O cobrador do trem acabou sendo atingido por dois tiros e caiu duro na hora. Pollyanna ficou boquiaberta e comentou com a mulher sentada ao lado. "Nunca vi algo tão realista, senhora. O cinema de vocês é espetacular!" Desesperada, a mulher respondeu. "Abaixa essa cabeça, menina! Ele foi morto de verdade!" Pollyanna deu de ombros. "Pelo menos, morreu pela arte."
Assim que o trem entrou na João Arruda Brasil, Pollyanna notou que a avenida estava inundada pelas águas do Machadinho. "Que espetacular! Um pântano!" E tomou um baita susto quando um automóvel caiu no valetão central, sentindo-se aliviada segundos depois. "Ah, era uma Kombi. Antes isso do que pegar fogo!" Duas quadras depois, viu duas palmeiras-imperiais sendo cortadas. "Que horror! Bom, pelo menos deu emprego para este senhor de motosserra!"
Pollyanna também ficou abismada ao perceber que Araçatuba tinha poucas árvores. "A cidade da minha tia é toda arborizada, por que aqui não é igual?" Pensativa, voltou a acionar o "jogo do contente". "Os habitantes daqui podem até não ter sombra e sofrerem com tanto calor, mas certeza que eles não têm deficiência de vitamina D!"

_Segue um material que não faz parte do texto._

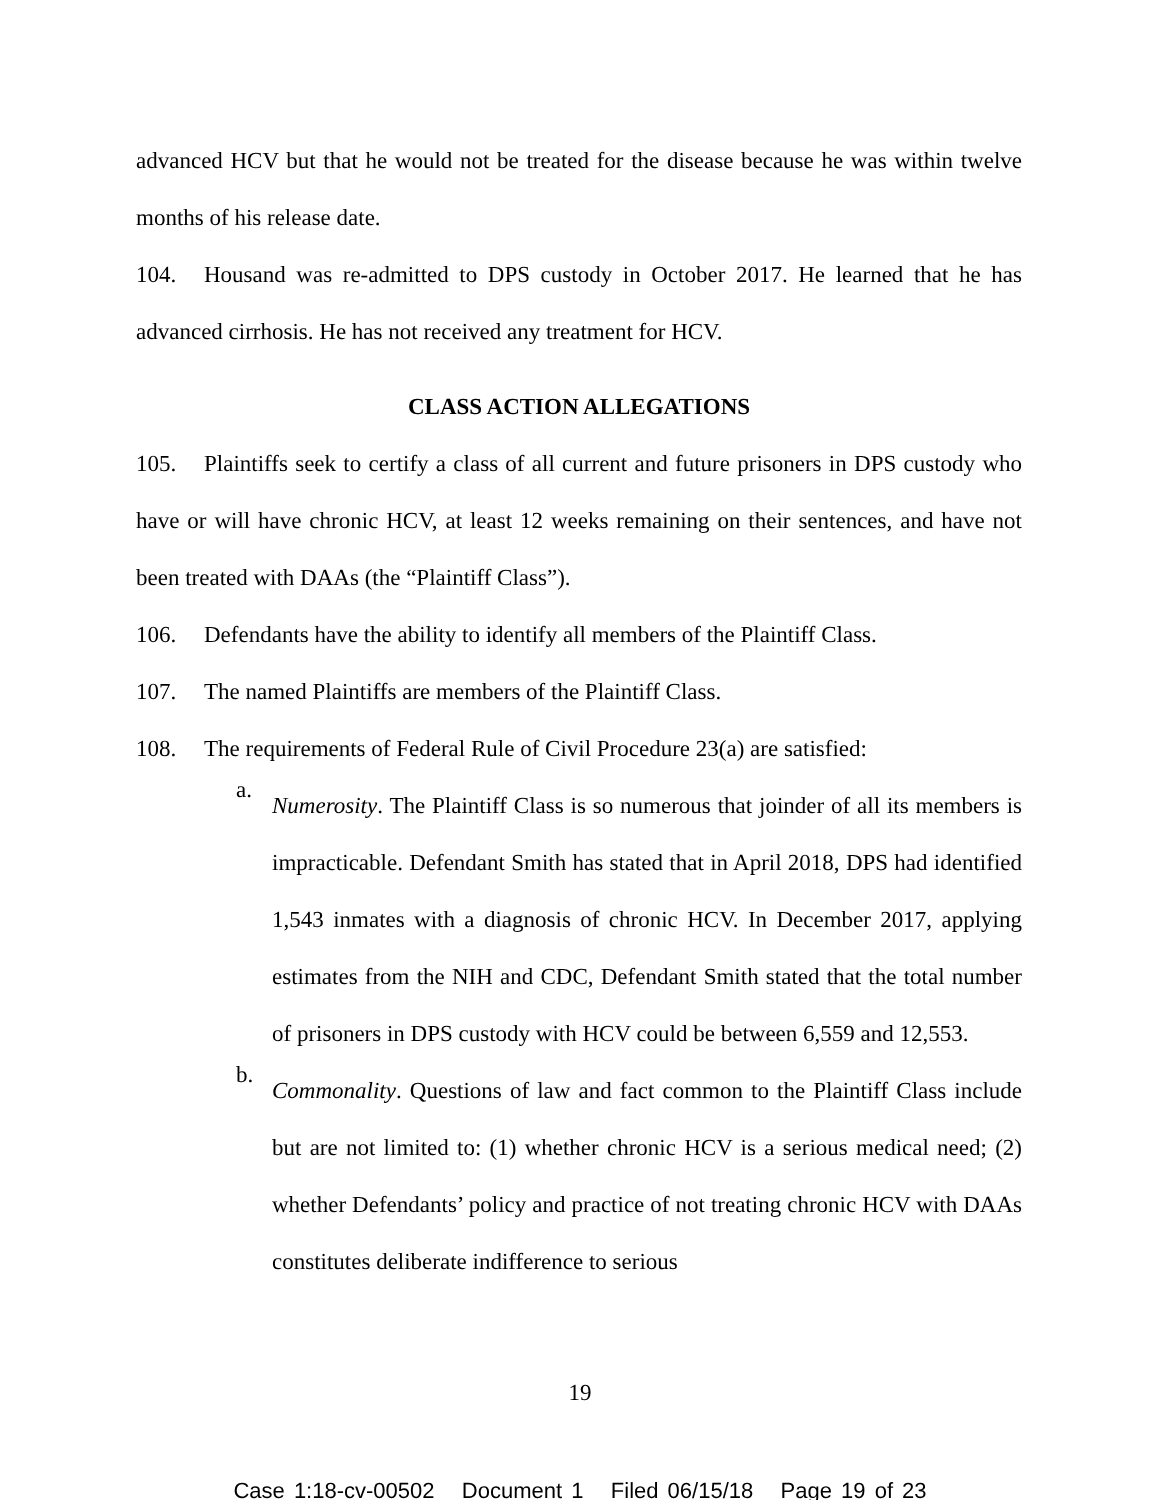advanced HCV but that he would not be treated for the disease because he was within twelve months of his release date.
104. Housand was re-admitted to DPS custody in October 2017. He learned that he has advanced cirrhosis. He has not received any treatment for HCV.
CLASS ACTION ALLEGATIONS
105. Plaintiffs seek to certify a class of all current and future prisoners in DPS custody who have or will have chronic HCV, at least 12 weeks remaining on their sentences, and have not been treated with DAAs (the “Plaintiff Class”).
106. Defendants have the ability to identify all members of the Plaintiff Class.
107. The named Plaintiffs are members of the Plaintiff Class.
108. The requirements of Federal Rule of Civil Procedure 23(a) are satisfied:
a.
Numerosity. The Plaintiff Class is so numerous that joinder of all its members is impracticable. Defendant Smith has stated that in April 2018, DPS had identified 1,543 inmates with a diagnosis of chronic HCV. In December 2017, applying estimates from the NIH and CDC, Defendant Smith stated that the total number of prisoners in DPS custody with HCV could be between 6,559 and 12,553.
b.
Commonality. Questions of law and fact common to the Plaintiff Class include but are not limited to: (1) whether chronic HCV is a serious medical need; (2) whether Defendants’ policy and practice of not treating chronic HCV with DAAs constitutes deliberate indifference to serious
19
Case 1:18-cv-00502 Document 1 Filed 06/15/18 Page 19 of 23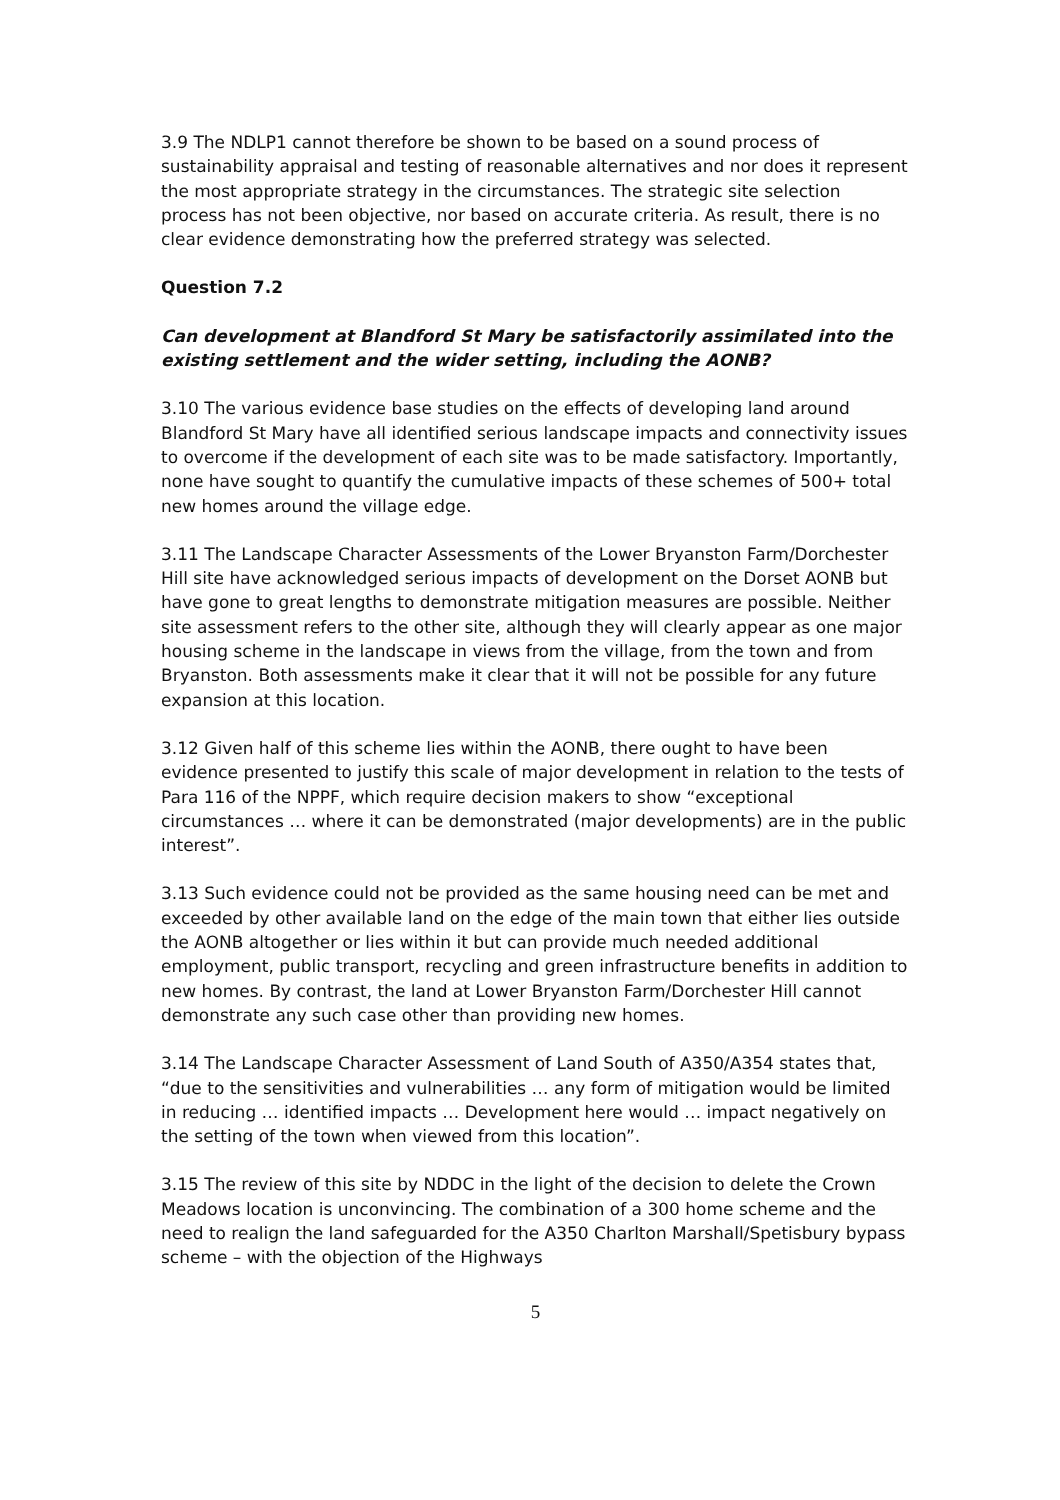3.9 The NDLP1 cannot therefore be shown to be based on a sound process of sustainability appraisal and testing of reasonable alternatives and nor does it represent the most appropriate strategy in the circumstances. The strategic site selection process has not been objective, nor based on accurate criteria. As result, there is no clear evidence demonstrating how the preferred strategy was selected.
Question 7.2
Can development at Blandford St Mary be satisfactorily assimilated into the existing settlement and the wider setting, including the AONB?
3.10 The various evidence base studies on the effects of developing land around Blandford St Mary have all identified serious landscape impacts and connectivity issues to overcome if the development of each site was to be made satisfactory. Importantly, none have sought to quantify the cumulative impacts of these schemes of 500+ total new homes around the village edge.
3.11 The Landscape Character Assessments of the Lower Bryanston Farm/Dorchester Hill site have acknowledged serious impacts of development on the Dorset AONB but have gone to great lengths to demonstrate mitigation measures are possible. Neither site assessment refers to the other site, although they will clearly appear as one major housing scheme in the landscape in views from the village, from the town and from Bryanston. Both assessments make it clear that it will not be possible for any future expansion at this location.
3.12 Given half of this scheme lies within the AONB, there ought to have been evidence presented to justify this scale of major development in relation to the tests of Para 116 of the NPPF, which require decision makers to show “exceptional circumstances … where it can be demonstrated (major developments) are in the public interest”.
3.13 Such evidence could not be provided as the same housing need can be met and exceeded by other available land on the edge of the main town that either lies outside the AONB altogether or lies within it but can provide much needed additional employment, public transport, recycling and green infrastructure benefits in addition to new homes. By contrast, the land at Lower Bryanston Farm/Dorchester Hill cannot demonstrate any such case other than providing new homes.
3.14 The Landscape Character Assessment of Land South of A350/A354 states that, “due to the sensitivities and vulnerabilities … any form of mitigation would be limited in reducing … identified impacts … Development here would … impact negatively on the setting of the town when viewed from this location”.
3.15 The review of this site by NDDC in the light of the decision to delete the Crown Meadows location is unconvincing. The combination of a 300 home scheme and the need to realign the land safeguarded for the A350 Charlton Marshall/Spetisbury bypass scheme – with the objection of the Highways
5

Ao perguntar sobre os museus da cidade e ficar sabendo que eles viviam fechados para manutenção, Pollyanna comemorou. "É sempre bom conservar direitinho." E se emocionou quando disseram que patrimônios tombados haviam sido demolidos. "Como isso é possível? Bom, se as pessoas aqui se importam tão pouco com o passado, devem focar bastante no futuro!"
Quando o trenzinho estacionou na calçada, Pollyanna desceu correndo e abraçou Marlene, sua mãe de intercâmbio, com toda força do mundo. "Obrigada! Que lugar maravilhoso! A senhora é tão boa pra mim!" Revirando os olhos, Marlene respondeu em pensamento. "Essa menina é louca."
Pollyanna nunca havia sido tão feliz quanto naquele ano em que morou em Araçatuba.
Tia Polly ficou possessa quando a menina retornou mais alegre ainda. E o pior: dizendo palavras que ninguém entendia. "Vôti, véi! Que saudade de um dunga-dog!"